Uitspraak: WIA-voorschotten onterecht
verhaald op eigenrisicodragers door UWV
9 maart 2023
De Centrale Raad van Beroep (CRvB) heeft geoordeeld dat het UWV de voorschotten op arbeidsongeschiktheidsuitkeringen voor zieke medewerkers niet mag verhalen op een bedrijf dat eigenrisicodrager is.
Te kort aan verzekeringsartsen
Bij een bedrijf vroegen zestien (ex-)werknemers na twee jaar arbeidsongeschiktheid een WIA-uitkering aan bij het UWV. Vanwege een tekort aan verzekeringsartsen kon het UWV niet op tijd vaststellen of zij recht hadden op de uitkering. Daarom keerde het UWV voorschotten uit aan de werknemers van het bedrijf.

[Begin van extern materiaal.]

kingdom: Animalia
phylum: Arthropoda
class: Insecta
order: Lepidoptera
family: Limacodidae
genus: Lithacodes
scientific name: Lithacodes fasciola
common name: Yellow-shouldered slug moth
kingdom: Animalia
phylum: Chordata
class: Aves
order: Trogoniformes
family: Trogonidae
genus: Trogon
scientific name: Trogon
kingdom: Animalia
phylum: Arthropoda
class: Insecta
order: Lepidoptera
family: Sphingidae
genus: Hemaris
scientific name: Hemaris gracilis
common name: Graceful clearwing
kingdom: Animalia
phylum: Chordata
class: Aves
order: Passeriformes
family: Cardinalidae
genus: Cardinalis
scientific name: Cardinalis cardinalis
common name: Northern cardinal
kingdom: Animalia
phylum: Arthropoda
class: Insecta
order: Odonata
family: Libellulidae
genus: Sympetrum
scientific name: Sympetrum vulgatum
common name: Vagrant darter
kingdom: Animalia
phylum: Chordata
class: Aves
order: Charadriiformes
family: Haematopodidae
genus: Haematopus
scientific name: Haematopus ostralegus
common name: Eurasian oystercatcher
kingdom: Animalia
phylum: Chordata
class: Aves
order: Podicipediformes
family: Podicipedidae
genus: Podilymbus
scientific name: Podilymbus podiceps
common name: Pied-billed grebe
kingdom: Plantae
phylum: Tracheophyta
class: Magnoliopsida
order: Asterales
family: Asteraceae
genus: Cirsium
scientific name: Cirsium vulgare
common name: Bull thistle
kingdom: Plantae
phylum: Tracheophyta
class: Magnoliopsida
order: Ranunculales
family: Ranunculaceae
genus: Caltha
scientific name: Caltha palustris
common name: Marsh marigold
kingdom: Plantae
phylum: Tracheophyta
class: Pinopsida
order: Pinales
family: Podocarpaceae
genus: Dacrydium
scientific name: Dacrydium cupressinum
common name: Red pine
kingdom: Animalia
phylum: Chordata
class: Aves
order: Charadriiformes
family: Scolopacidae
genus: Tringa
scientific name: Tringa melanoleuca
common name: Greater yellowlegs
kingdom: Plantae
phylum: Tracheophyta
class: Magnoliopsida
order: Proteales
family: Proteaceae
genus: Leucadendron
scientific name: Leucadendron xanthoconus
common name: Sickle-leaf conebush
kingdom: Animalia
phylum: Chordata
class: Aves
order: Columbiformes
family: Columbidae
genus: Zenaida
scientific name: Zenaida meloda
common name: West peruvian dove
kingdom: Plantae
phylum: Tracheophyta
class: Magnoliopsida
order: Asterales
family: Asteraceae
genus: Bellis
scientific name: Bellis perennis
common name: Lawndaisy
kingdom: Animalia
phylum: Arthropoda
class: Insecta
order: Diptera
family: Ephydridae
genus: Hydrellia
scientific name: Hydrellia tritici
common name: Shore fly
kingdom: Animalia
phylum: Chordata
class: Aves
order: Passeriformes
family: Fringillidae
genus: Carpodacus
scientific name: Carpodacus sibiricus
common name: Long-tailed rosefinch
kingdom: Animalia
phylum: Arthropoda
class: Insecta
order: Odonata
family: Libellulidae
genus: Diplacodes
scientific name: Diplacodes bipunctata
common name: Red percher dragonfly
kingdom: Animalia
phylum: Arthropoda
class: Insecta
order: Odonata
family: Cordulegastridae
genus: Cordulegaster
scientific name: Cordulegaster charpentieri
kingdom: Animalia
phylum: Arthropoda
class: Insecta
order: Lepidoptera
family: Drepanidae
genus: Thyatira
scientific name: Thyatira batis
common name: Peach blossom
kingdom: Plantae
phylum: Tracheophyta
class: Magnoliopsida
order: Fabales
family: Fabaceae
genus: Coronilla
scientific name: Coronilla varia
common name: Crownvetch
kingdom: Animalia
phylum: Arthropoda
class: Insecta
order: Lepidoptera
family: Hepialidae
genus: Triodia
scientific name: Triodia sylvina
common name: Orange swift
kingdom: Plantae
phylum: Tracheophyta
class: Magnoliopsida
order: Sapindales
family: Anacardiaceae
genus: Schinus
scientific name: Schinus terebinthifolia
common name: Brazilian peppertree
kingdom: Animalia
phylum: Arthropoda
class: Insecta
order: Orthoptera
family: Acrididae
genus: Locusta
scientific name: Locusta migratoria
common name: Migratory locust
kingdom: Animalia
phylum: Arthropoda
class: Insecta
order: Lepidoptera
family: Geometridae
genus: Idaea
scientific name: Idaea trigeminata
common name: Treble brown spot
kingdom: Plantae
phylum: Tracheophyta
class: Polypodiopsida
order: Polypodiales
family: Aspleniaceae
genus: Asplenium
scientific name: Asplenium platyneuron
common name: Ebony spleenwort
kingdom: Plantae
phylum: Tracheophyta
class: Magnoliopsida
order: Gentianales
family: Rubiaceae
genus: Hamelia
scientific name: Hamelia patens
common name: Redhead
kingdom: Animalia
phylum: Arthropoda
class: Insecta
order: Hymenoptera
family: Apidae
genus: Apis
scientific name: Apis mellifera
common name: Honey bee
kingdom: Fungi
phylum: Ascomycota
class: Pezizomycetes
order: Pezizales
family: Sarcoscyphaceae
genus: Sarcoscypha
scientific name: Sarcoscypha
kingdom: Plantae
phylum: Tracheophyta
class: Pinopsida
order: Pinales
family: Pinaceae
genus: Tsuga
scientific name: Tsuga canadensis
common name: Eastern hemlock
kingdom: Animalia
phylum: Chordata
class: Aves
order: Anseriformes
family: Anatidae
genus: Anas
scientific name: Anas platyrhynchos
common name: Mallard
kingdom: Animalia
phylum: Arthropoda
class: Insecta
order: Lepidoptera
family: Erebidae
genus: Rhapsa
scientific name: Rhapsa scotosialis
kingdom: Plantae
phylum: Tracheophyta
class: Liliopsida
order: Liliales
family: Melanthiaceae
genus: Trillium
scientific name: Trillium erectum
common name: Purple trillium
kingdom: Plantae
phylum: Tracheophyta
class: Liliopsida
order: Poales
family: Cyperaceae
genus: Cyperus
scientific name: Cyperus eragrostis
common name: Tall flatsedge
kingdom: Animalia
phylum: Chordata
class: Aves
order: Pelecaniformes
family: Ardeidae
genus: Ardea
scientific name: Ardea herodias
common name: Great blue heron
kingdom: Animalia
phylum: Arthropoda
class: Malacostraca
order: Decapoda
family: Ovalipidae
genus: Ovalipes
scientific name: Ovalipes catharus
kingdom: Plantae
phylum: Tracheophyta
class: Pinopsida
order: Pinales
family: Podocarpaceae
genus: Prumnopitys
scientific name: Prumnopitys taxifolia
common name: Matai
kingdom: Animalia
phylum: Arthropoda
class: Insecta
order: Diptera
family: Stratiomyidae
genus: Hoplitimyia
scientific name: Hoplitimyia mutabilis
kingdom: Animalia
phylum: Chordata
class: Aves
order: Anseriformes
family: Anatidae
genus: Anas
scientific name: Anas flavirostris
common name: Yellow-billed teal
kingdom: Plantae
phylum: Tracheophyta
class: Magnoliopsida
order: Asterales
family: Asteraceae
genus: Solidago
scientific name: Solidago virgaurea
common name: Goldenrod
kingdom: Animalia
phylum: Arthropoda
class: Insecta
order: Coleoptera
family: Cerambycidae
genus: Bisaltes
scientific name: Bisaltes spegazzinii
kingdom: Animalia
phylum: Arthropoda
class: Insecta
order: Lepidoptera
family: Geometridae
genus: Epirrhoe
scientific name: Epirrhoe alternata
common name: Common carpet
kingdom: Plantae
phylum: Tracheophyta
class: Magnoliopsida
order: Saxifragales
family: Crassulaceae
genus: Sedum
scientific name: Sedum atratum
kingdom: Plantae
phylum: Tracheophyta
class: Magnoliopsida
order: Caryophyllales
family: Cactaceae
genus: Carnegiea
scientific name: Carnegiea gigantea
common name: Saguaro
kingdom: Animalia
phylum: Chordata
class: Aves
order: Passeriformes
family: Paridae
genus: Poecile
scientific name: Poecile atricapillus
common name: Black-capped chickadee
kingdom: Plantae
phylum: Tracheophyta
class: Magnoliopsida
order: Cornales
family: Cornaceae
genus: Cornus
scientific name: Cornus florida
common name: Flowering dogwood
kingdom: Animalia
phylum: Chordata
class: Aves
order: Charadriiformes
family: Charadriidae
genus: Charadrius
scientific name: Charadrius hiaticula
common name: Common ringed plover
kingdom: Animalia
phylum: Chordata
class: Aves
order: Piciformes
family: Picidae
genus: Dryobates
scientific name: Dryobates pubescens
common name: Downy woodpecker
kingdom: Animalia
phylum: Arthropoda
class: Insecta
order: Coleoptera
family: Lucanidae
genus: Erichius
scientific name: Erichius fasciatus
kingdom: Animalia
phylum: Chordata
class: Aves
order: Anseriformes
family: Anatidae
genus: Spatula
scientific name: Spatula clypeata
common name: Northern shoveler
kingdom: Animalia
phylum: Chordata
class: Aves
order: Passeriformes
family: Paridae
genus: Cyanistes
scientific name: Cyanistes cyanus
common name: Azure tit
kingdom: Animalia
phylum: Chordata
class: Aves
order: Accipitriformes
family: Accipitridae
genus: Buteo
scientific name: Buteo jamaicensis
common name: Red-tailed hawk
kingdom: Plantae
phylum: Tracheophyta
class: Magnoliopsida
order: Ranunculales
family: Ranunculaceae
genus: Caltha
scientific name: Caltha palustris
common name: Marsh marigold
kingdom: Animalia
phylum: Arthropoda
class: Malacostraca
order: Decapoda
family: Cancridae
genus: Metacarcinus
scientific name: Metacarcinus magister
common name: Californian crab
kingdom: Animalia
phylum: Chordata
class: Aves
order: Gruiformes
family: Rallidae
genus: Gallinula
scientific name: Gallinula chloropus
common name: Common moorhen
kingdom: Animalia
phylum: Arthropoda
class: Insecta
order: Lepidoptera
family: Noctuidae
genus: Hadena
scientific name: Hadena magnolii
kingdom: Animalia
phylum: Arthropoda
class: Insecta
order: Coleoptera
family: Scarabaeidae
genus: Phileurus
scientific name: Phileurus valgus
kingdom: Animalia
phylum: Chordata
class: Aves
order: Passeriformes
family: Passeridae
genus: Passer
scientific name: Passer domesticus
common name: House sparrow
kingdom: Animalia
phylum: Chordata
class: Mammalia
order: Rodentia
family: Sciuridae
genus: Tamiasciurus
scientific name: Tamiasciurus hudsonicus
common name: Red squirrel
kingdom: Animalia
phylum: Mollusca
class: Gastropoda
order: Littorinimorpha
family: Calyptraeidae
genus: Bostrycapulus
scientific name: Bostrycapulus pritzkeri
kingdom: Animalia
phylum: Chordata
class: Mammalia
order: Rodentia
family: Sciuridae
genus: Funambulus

Als eigenrisicodrager betaalt het bedrijf zelf de arbeidsongeschiktheidsuitkering, ofwel WIA-uitkering, wanneer een werknemer ziek is. De aanvraag van deze uitkering verloopt wel via het UWV en het UWV beoordeelt het recht op deze uitkering. Wanneer het UWV beoordeelt dat er recht is op een WIA-uitkering, dan betaalt het UWV de uitkering aan de werknemer en brengt vervolgens maandelijks de kosten in rekening bij de werkgever.
Hoger beroep
Volgens het UWV behoorden deze voorschotten tot het risico van het bedrijf en werden daarom bij het bedrijf in rekening gebracht. Tegen dit besluit ging het bedrijf samen met Lex van den Heuvel in hoger beroep.
Voor een WIA-toerekening aan de eigenrisicodrager moet er namelijk een verzekeringsgeneeskundig en arbeidsdeskundige onderzoek plaatsvinden. Gebeurt dit niet, dan mag het UWV ook geen voorschot in rekening brengen.
Uitspraak
Het bedrijf kreeg gelijk bij de CRvB. De WIA, zoals deze tot 1 januari 2022 gold, liet namelijk niet toe dat voorschotten op een WIA-uitkering onder het eigen risico van de eigenrisicodrager vielen en bij de eigenrisicodrager in rekening konden worden gebracht. Op 1 januari 2022 is de wetgeving omtrent de WIA echter gewijzigd, waarbij er nu wel een bepaling is opgenomen over het in rekening brengen van voorschotten bij eigenrisicodragers. Het is dus belangrijk om in gedachten te houden dat deze uitspraak alleen van toepassing is op zaken die vóór 1 januari 2022 spelen.